El colegio Jado Compasión de Erandio, el menor de 13 años cuyo cadáver apareció el lunes al fondo del acantilado de La Galeapudo sufrir acoso, según denunció su familia, emitió ayer un comunicado en el que se ofrece a colaborar con la investigación que está llevando a cabo la Ertzaintza sobre el suicidio del niño. El centro, que asegura haber «activado todos los protocolos establecidos», también se puso a disposición de la familia.

«Ante el doloroso fallecimiento de un menor, antiguo alumno del centro, nuestro colegio quiere manifestar su condolencia a la familia y amigos.
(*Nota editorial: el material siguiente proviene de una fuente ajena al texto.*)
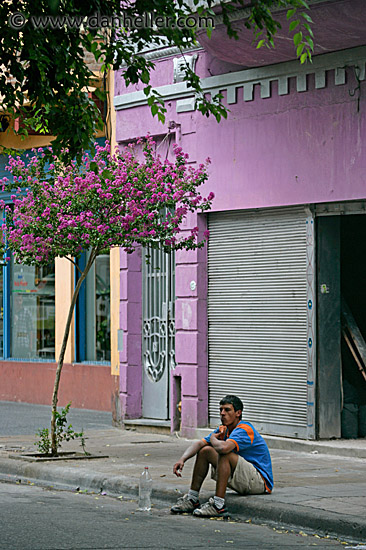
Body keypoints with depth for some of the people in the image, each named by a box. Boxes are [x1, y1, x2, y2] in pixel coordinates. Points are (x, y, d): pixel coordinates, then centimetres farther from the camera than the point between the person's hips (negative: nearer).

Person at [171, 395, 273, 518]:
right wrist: (182, 459, -18)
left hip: (261, 480, -9)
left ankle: (218, 506, -32)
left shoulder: (244, 430, -20)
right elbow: (199, 444, 1)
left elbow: (224, 447, -37)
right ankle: (192, 500, 5)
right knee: (205, 451, 4)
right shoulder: (223, 429, 8)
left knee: (225, 455, -31)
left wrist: (213, 438, -13)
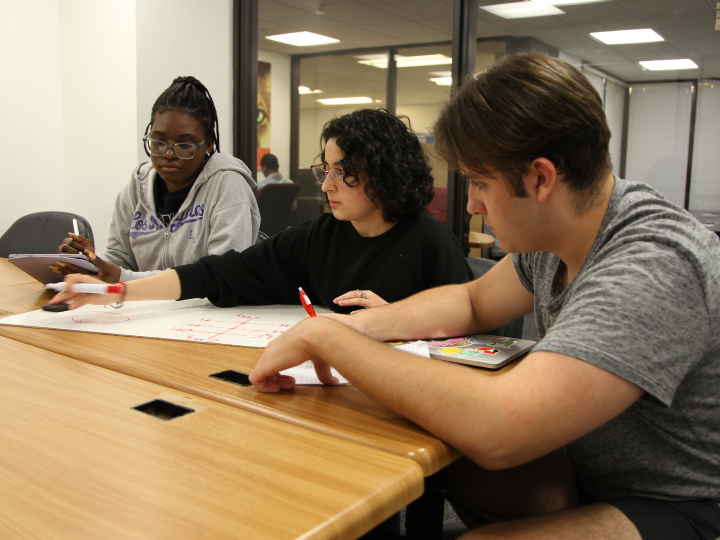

Sentimos muchísimo el dolor de su familia y, si hay algo que podamos hacer por ellos, saben que pueden contar en todo momento con nuestra solidaridad, apoyo y respeto a su intimidad y la de su hijo», señalan en el escrito que enviaron a los medios de comunicación y también, esta vez firmado por el director, a los padres de alumnos.

Tras ponerse en contacto con la Consejería de Educación, la Provincia Ibérica Maristas, congregación a la que pertenece la escuela, se mostró «conmocionada» y lanzó un llamamiento para que «sepamos guardar el respeto y la intimidad debida» ante un suceso «que ha suscitado en todos los miembros del colegio una enorme tristeza».

La familia del menor le había sacado del centro a él y a sus dos hermanos el año anterior tras denunciar que el chico había sido víctima de 'bullying' por parte de algunos compañeros. Según su entorno, el niño había padecido una auténtica «tortura» durante años y se encontraba en tratamiento psicológico por ello. Este año, el chico había cursado ESO en un nuevo centro de la Margen Izquierda con buenos resultados. Era un estudiante brillante y en este colegio se sentía integrado.

Primer rastreo, de noche

El joven desapareció alrededor de las dos de la tarde del pasado domingo. Su padre acudió esa misma noche a la comisaría de la Policía Municipal de Getxo para denunciar que el menor no había regresado aún a su casa. En medio de la oscuridad se realizó el primer rastreo sin éxito. Al amanecer del lunes, sobre las nueve de la mañana, dos agentes de la Policía local fueron caminando por la playa de Arrigunaga hasta La Galea, uno de los sitios que siempre se rastrean cuando hay un desaparecido. Allí localizaron, al mismo tiempo que el helicóptero de la Ertzaintza, el cuerpo sin vida del muchacho.

La Policía vasca ha abierto una investigación sobre las causas de la muerte del muchacho para esclarecer si los problemas de acoso que había sufrido fueron o no determinantes en la decisión de acabar con su vida. La consejera de Seguridad, Estefanía Beltrán de Heredia, explicó en el Parlamento que «todas las líneas de investigación están abiertas». El Departamento de Educación, por su parte, mantuvo también ayer silencio.